“Whatever they label us, we know what we’re fighting for”: Interview with a Palestinian organizer in New Jersey – Left Voice is the title of an article hot off the international solidarity press by the Left Voice, an organization which describes itself as “a revolutionary socialist news site and magazine dedicated to fostering a sustained and strategic struggle against every form of capitalist exploitation and oppression. ”
Left Voice member and New Jersey correspondent Samuel Karlin spoke with Yusuf Abouelnaja, a Palestinian American from West Orange and student who has been organizing in his town and in his university. Like many young people, Yusuf has been politicized by the movement for Palestine. Below he describes his experience in the movement, some of the repression he and others have faced, and the importance of solidarity within the movement.
The following is the first question from the interview:
How has this movement for Palestine politicized you?
In the past, I’ve gone to actions, but I’ve never really been an activist. I wouldn’t actively seek protests out, but if I knew they were going on, like, the Black Lives Matter protests, or the Palestinian protests that have been going on in Paterson for the past few years, I’d go to them.
More recently, there was an incident at the Board of Education in our school district, where a board member said a lot of awful things. He was saying that Palestinians are baby killers and rapists. He said we’re evil. Some of it was implied, but most of it he just straight up said.
In response to this, someone I know organized a walkout at the high school. There had been walkouts and protests there before for other movements and that’s never been much of an issue. I mean, my senior year, 2022 we had a direct protest, which was a little bit difficult because they really didn’t want us doing it. This time around there was a lot of backlash, including doxxing and threats of harm to the students. It felt more personal, too, because I’m Palestinian American.

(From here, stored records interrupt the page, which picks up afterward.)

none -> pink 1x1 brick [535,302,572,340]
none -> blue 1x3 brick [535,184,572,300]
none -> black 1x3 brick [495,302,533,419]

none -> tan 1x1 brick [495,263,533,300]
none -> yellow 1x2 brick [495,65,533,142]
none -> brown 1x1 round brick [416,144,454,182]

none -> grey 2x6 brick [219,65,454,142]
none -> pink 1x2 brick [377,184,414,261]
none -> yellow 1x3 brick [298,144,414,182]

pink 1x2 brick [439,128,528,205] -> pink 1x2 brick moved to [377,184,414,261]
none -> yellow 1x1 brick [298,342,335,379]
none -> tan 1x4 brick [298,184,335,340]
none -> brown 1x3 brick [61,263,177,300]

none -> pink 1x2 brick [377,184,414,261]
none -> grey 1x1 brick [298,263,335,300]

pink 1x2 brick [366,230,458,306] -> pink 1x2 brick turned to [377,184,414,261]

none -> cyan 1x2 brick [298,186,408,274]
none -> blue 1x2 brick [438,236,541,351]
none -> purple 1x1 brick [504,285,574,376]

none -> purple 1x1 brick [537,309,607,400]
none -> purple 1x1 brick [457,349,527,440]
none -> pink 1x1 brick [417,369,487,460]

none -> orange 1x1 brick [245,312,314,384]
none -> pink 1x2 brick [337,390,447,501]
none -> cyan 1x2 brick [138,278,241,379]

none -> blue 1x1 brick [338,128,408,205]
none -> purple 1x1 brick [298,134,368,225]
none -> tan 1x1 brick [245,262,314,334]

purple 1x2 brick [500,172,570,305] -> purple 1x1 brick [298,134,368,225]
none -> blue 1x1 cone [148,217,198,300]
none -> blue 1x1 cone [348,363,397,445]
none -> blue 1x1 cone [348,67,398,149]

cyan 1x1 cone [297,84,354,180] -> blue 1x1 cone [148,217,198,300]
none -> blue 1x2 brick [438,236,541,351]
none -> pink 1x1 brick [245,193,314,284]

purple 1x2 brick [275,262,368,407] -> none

I knew I had to help any way I could. So I connected them with people I know, friends who had been politically active. So when they managed to do the walkout against what the administration and Zionists in our town wanted, I marched with them. And I also gave a speech for the first time. So that’s what really got me started.
Through that, I started meeting a lot of people including groups organizing in South Orange and Maplewood (neighboring towns). In my town, members of the community created the group West Orange for Humanity and I got involved with that.